ROSALIE GASCOIGNE Pink on Blue 1982-83
Rosalie Gascoigne was an artist who lived and worked in Canberra and her work is strongly informed by the Monaro landscape that surrounds the capital. Gascoigne had a natural facility to bring together elements that speak softly of this place in a way that goes beyond mere literal description.
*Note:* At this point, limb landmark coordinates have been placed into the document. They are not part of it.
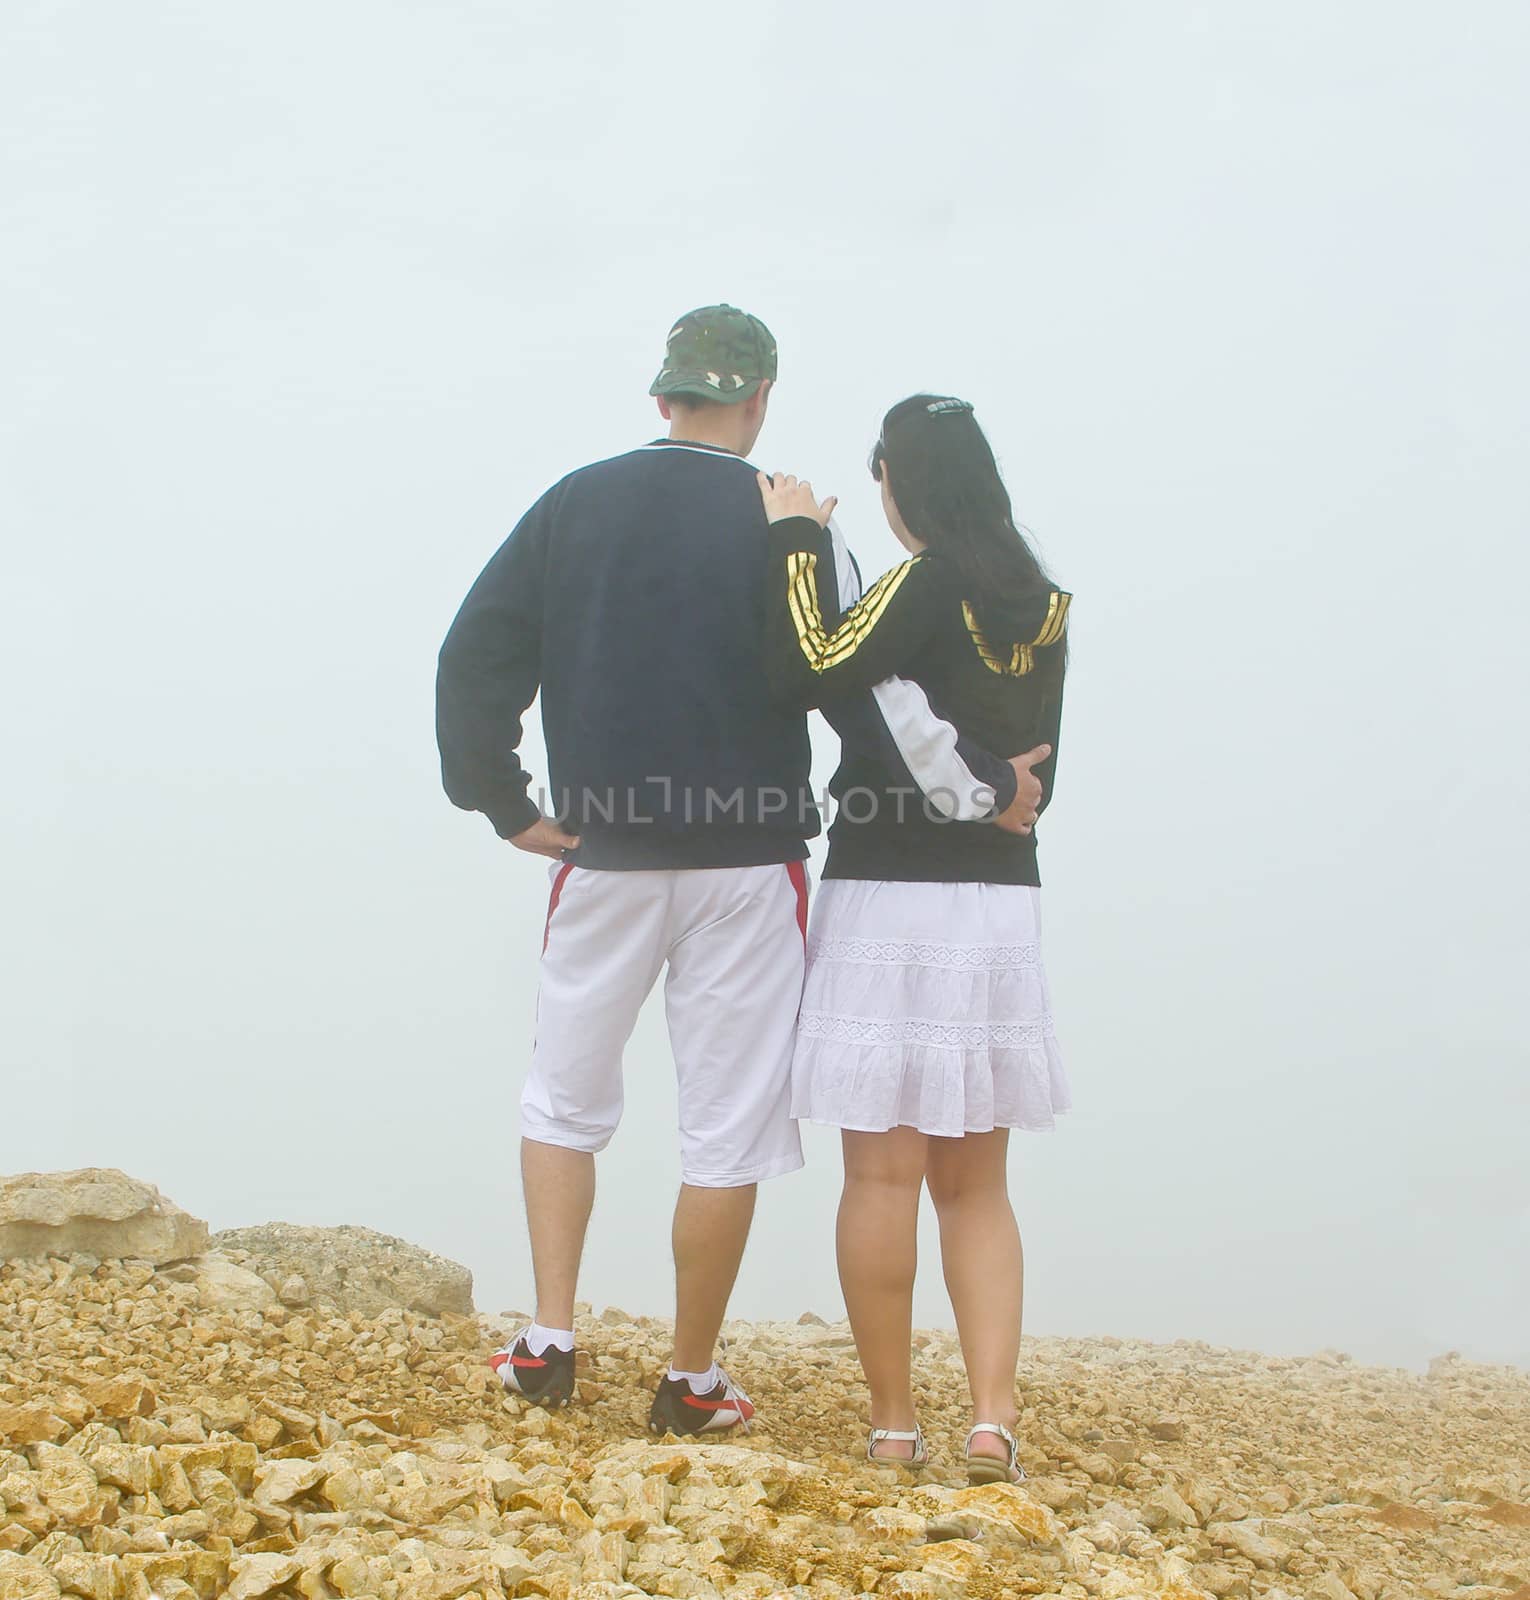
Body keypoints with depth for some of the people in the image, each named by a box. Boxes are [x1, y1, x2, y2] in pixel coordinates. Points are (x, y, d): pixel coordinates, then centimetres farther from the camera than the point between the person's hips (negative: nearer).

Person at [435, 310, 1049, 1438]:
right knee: (728, 1131, 6)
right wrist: (987, 787, 1)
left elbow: (474, 659, 1)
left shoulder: (576, 503, 3)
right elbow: (873, 689, -9)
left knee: (566, 1096, 19)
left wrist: (505, 803, 7)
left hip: (603, 856, 3)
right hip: (746, 869, -2)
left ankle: (549, 1340, 12)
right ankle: (694, 1381, 13)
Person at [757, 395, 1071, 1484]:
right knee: (975, 1184, 10)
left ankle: (894, 1424, 5)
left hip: (892, 896, -6)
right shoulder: (1043, 601, 10)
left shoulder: (931, 580, -10)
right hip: (1002, 900, 6)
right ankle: (993, 1417, -2)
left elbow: (809, 673, -20)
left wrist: (797, 539, -10)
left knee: (885, 1172, 1)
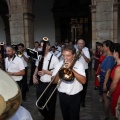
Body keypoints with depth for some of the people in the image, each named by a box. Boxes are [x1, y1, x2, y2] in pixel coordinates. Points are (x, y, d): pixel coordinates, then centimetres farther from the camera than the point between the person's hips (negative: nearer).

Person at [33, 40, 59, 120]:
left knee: (51, 106, 11)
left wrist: (46, 72, -22)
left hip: (51, 85, -6)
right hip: (40, 84, 6)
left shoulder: (54, 58, -14)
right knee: (40, 104, 20)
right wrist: (34, 75, 1)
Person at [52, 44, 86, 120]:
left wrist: (71, 69, -23)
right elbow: (54, 81, -3)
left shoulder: (79, 65, -7)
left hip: (75, 96, -2)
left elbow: (83, 81, -18)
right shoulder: (60, 65, 0)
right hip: (62, 96, 3)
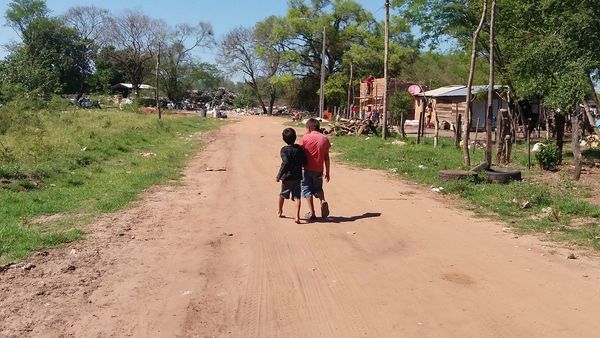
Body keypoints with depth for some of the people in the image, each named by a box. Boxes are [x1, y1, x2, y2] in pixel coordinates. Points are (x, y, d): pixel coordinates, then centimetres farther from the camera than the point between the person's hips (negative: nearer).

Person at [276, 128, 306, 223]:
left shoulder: (284, 150, -12)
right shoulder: (299, 148, -2)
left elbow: (285, 163, -22)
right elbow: (304, 161, 1)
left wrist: (279, 175, -16)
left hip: (287, 177, -1)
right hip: (297, 177, 2)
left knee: (282, 195, 20)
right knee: (297, 196, 0)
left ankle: (280, 211, 39)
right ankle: (297, 216, -14)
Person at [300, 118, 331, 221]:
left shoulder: (305, 138, -5)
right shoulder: (324, 139, 3)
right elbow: (326, 158, 6)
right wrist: (327, 172, 13)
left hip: (307, 169, -3)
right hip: (319, 170, 3)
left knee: (307, 189, 8)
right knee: (318, 188, 23)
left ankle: (312, 214, 3)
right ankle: (323, 201, -7)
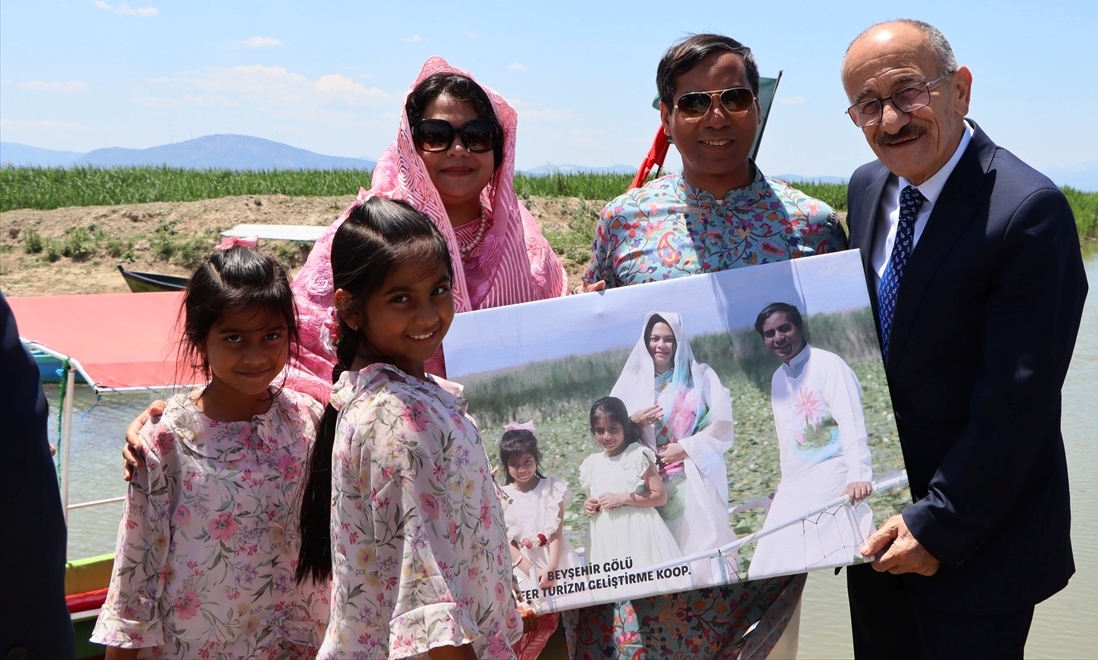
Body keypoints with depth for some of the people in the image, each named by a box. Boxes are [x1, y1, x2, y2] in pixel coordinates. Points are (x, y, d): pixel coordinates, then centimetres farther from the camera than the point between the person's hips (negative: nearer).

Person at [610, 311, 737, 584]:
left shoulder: (700, 376, 9)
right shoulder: (633, 382, 12)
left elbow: (722, 422, 1)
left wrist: (685, 447, -8)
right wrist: (633, 421, -10)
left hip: (696, 476, -1)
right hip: (654, 482, 2)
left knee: (703, 538, -11)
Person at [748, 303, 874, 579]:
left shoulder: (828, 364, -8)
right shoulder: (778, 378, 15)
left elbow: (852, 423, -16)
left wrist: (860, 475, -27)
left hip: (832, 481, -8)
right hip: (794, 488, 8)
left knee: (838, 562, -12)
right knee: (777, 570, 3)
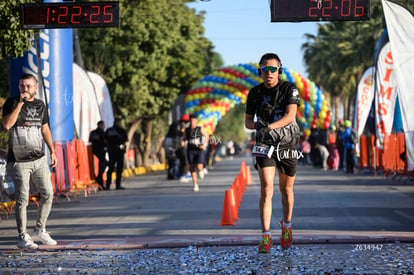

The central motif of Pink on Blue is constructed from two bunches of rough, off-cut pink slats. They are in a loose crosshatch arrangement in which one bunch runs vertically one way and the other runs horizontal. There is no attempt to strictly order the bunches, they have rough ends and are of irregular lengths. The way they have been placed partly resembles a roughly drawn cross-hatched chess board pattern. This is a pattern Gascoigne used in the masterful Piece to Walk Around (1981), made the year before Pink on Blue. This arrangement suggests, in a fairly abstract way, the flat landscape of the Monaro here stripped down to two basic elements of land and sky, in particular, the shimmering landscape of Lake George where lake and sky can seem to dissolve into one another.
Pink on Blue is a picture of the landscape in its own sense whilst being importantly of the landscape. The materials, weathered and changed by the elements, contain an essence of the place from which they had lived, been abandoned then rediscovered.
Works like Pink on Blue reveal Gascoigne’s abilities as a colourist of the highest order. Although the colours are found ones, the work’s combination of texture, tone and pattern are what unite it and give it meaning. Gascoigne’s colour is often bleached out and worn but this palette is deliberately chosen and manipulated. As we see from the blue of the crate, colour can be intense and jarring especially in combination with the pink slats, conjuring up a startling vision of the landscape.
The pink of the slats in Pink on Blue comes from a type of undercoat paint that occurs with some regularity through Gascoigne’s oeuvre, for instance in the early work Leaning Piece 1974 (formerly the collection of Ann Lewis now in the collection of the MCA Australia) which was included in Gascoigne’s ‘breakthrough’ exhibition at Gallery A in Sydney in 1974 through to the later austerity of multi panel works such as Plain View II (1994, private collection).
The blue slats that make up the second part of the title of Pink on Blue on the other hand suggest a different type of aesthetic experience, here they reveal Gascoigne as one of the great found object artists. Driving the back roads and byways of the landscape she loved, and had pulled into aesthetic consciousness completely, Gascoigne bartered, traded and scrounged her way across it stopping at dumps and roadsides to collect materials.
Here a series of Crystal soft drink packing cases provides a chattering murmur behind the subtle washes of pink. Could this somehow represent the sky too? A feeling of the blue expanses filled with all that air?